Une belle occasion pour le Parti socialiste, d'attaquer, en cette période électorale, où l'Elysée traverse des turbulences. Il n'en a rien été.

Rue de Solférino, au siège du parti, Julien Dray s'est contenté d'ironiser. Autant sur la presse que sur le pouvoir actuel.

Vincent Léna, secrétaire national à la solidarité urbaine, qui s'exprimait avant lui, a simplement expliqué que toutes les mesures du plan ne seraient que du réchauffé.

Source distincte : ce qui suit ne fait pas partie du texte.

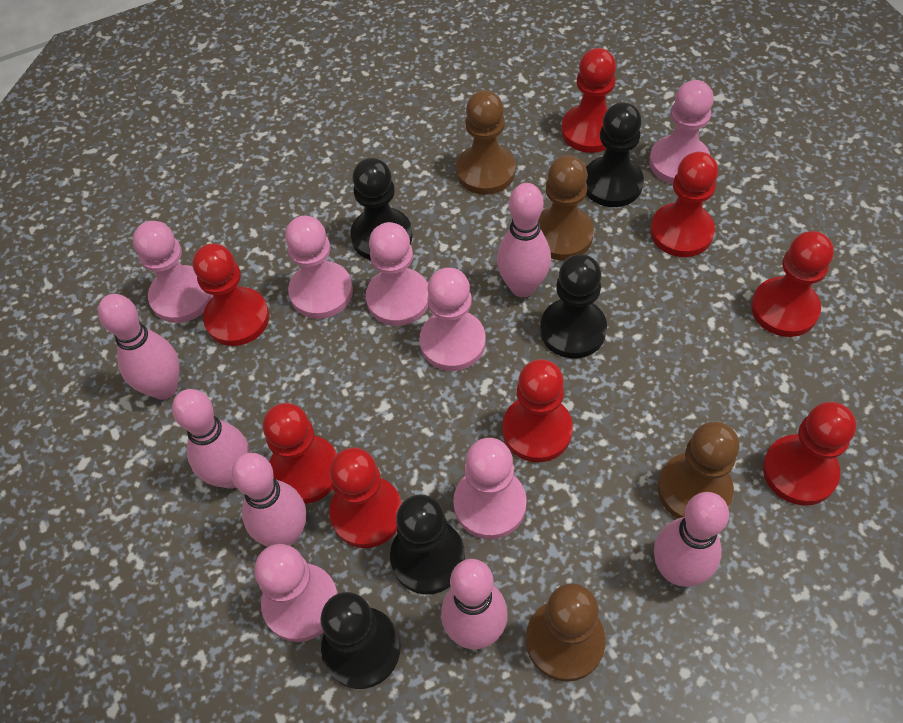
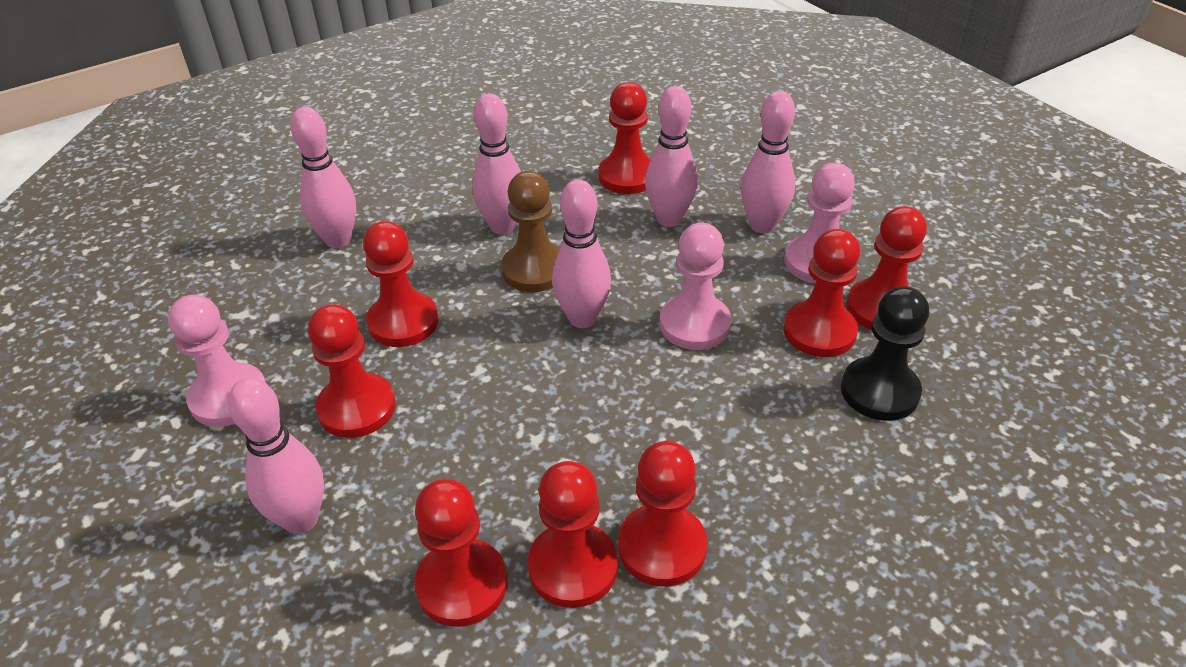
black pawn: [320,592,400,689] [350,158,413,260] [390,494,465,595] [540,254,607,358] [586,102,644,207] = 5 -> [841,286,929,421] = 1
brown pawn: [456,90,515,195] [526,583,606,682] [539,155,594,260] [658,421,739,519] = 4 -> [501,171,560,292] = 1
pink pawn: [133,221,213,323] [254,544,338,642] [285,216,353,319] [366,222,428,326] [420,268,486,371] [453,438,526,539] [649,80,714,184] = 7 -> [168,295,266,427] [660,223,731,350] [784,163,855,284] = 3

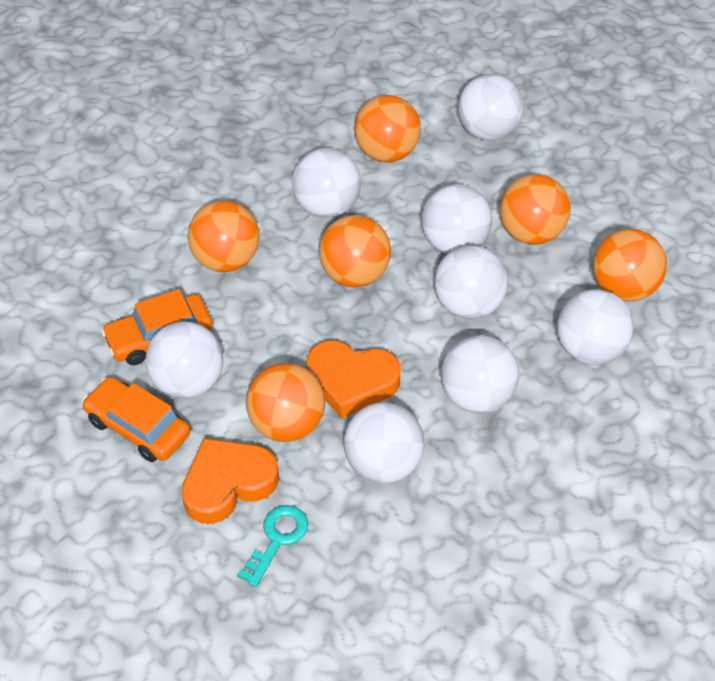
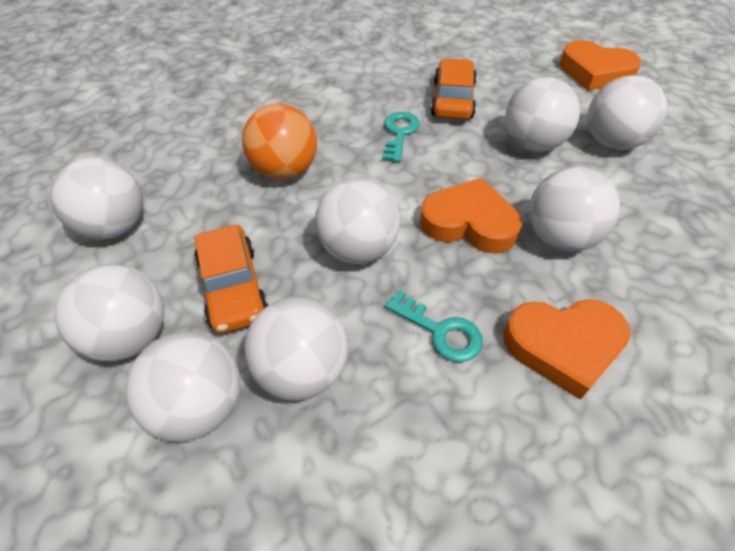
orange ball: [188,200,260,272] [246,363,325,442] [319,215,391,287] [354,95,421,162] [500,174,571,245] [593,229,667,302] = 6 -> [242,104,317,180] = 1
orange heart: [181,438,279,524] [307,341,401,419] = 2 -> [420,178,522,254] [504,299,630,400] [560,40,641,91] = 3
turquoise key: [237,505,308,587] = 1 -> [382,112,420,162] [385,290,483,362] = 2

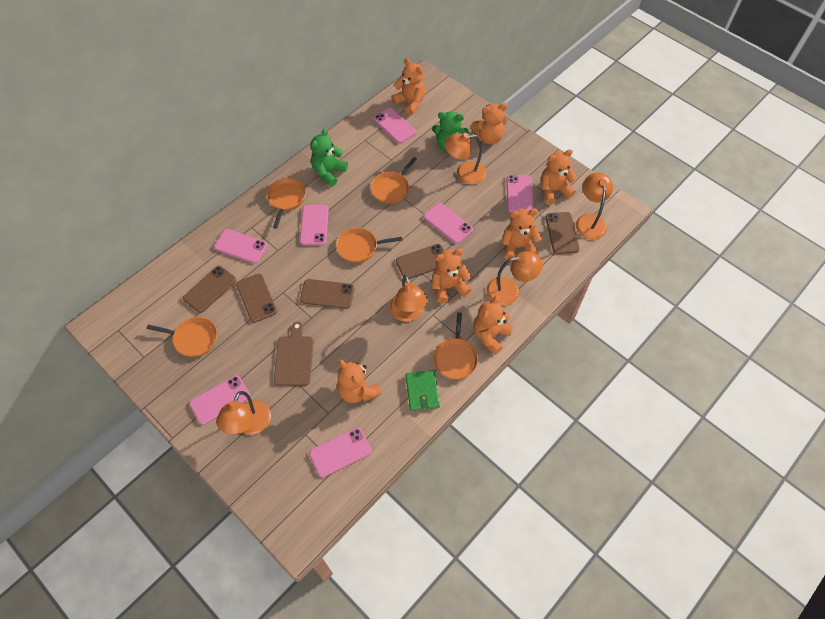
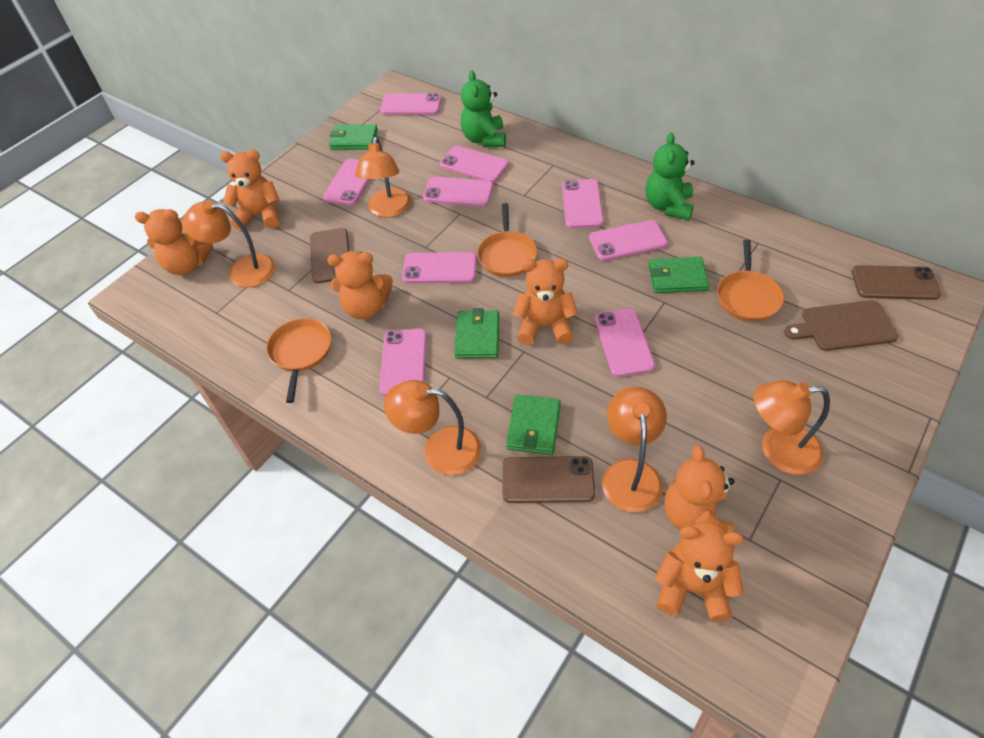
brown phone: [183,266,236,313] [236,274,277,323] [300,279,354,309] [396,244,444,279] [545,212,580,254] = 5 -> [310,228,349,284] [502,456,595,503] [852,265,941,300] = 3
green wallet: [406,370,440,411] = 1 -> [329,124,378,150] [454,308,499,359] [506,394,561,455] [649,257,709,293] = 4
orange pan: [146,317,217,357] [267,178,306,229] [336,228,402,263] [371,157,417,204] [433,313,478,379] = 5 -> [266,318,331,403] [477,203,537,277] [717,240,784,322] = 3
orange teddy bear: [337,359,381,403] [391,58,425,115] [432,248,472,303] [471,103,508,145] [473,295,513,355] [502,208,542,260] [541,149,577,205] = 7 -> [135,209,213,275] [220,150,279,230] [327,251,393,319] [513,258,578,345] [655,522,744,622] [665,445,734,532] = 6
pink phone: [189,375,250,425] [214,229,268,264] [300,205,329,245] [309,427,372,477] [374,108,416,144] [424,203,473,244] [506,175,534,213] = 7 -> [323,159,370,206] [379,329,427,396] [380,93,442,115] [402,252,477,283] [423,177,493,207] [440,146,509,183] [562,179,604,228] [589,220,667,261] [594,309,655,377] = 9

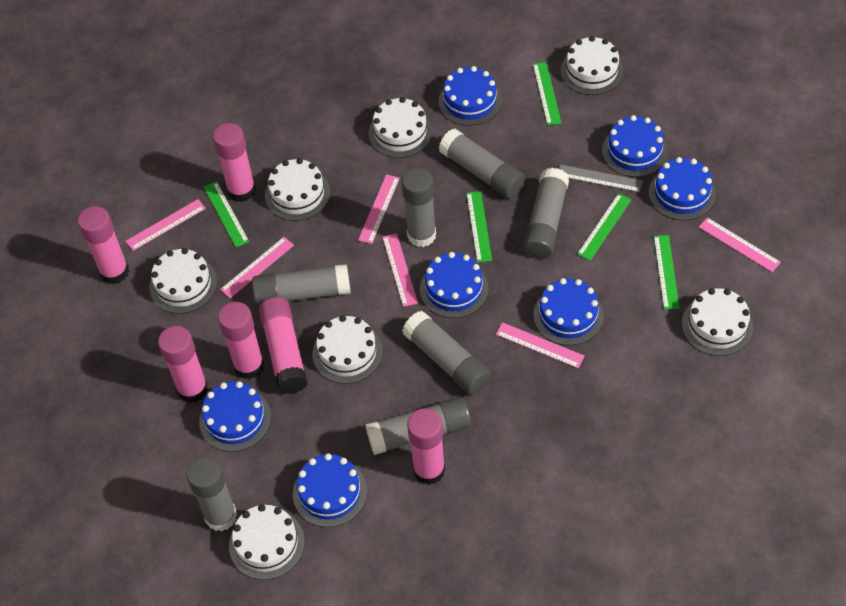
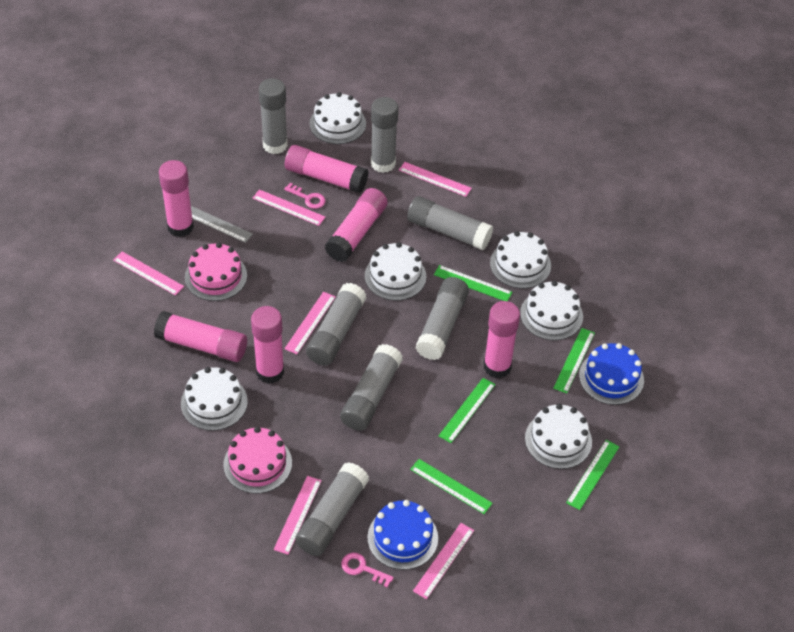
blue cake: [199,381,271,452] [293,453,367,527] [420,252,489,318] [438,66,502,126] [533,278,604,345] [602,115,668,177] [649,157,716,220] = 7 -> [367,500,438,570] [579,343,644,405] = 2
pink cake: none = 0 -> [185,243,247,301] [223,427,292,493] = 2
pink key: none = 0 -> [284,183,325,209] [341,553,394,587] = 2
white cake: [150,248,217,314] [229,504,305,580] [265,158,330,221] [312,315,383,384] [369,97,432,158] [561,36,623,95] [682,288,753,356] = 7 -> [181,367,248,431] [309,92,366,144] [365,242,426,300] [490,231,551,289] [520,281,583,340] [525,404,592,469] = 6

Rien en retour. Pour lui, la principale réponse du PS contre le plan banlieue serait la victoire du parti aux municipales de Mars. Sourire dans l'assistance.

Alors sommes-nous revenu à la vieille SFIO, au socialisme municipal, à très forte implantation locale, comme le prouvent les sondages sur le prochain scrutin qui donnent la gauche gagnante, mais totalement incapable de trouver la moindre place nationale ?

Au niveau de Lille, n'est-ce pas, par exemple, l'image de Martine Aubry, qui, après une carrière parisienne a préféré le beffroi de la mairie à un strapontin de ministre ?

Commentaires

En même temps, que reste-t-il au PS comme "espace politique de survie" ?

Ecrit par : Toréador | 24.02.2008

Au niveau national, l'avenir semble difficile. Où et comment se recadrer ?
A gauche ? Besancenot va former son parti.
A droite ? Il y a déjà le MoDem.

Au niveau local ces questions ne se posent pas puisque les deux autres formations sont marginales.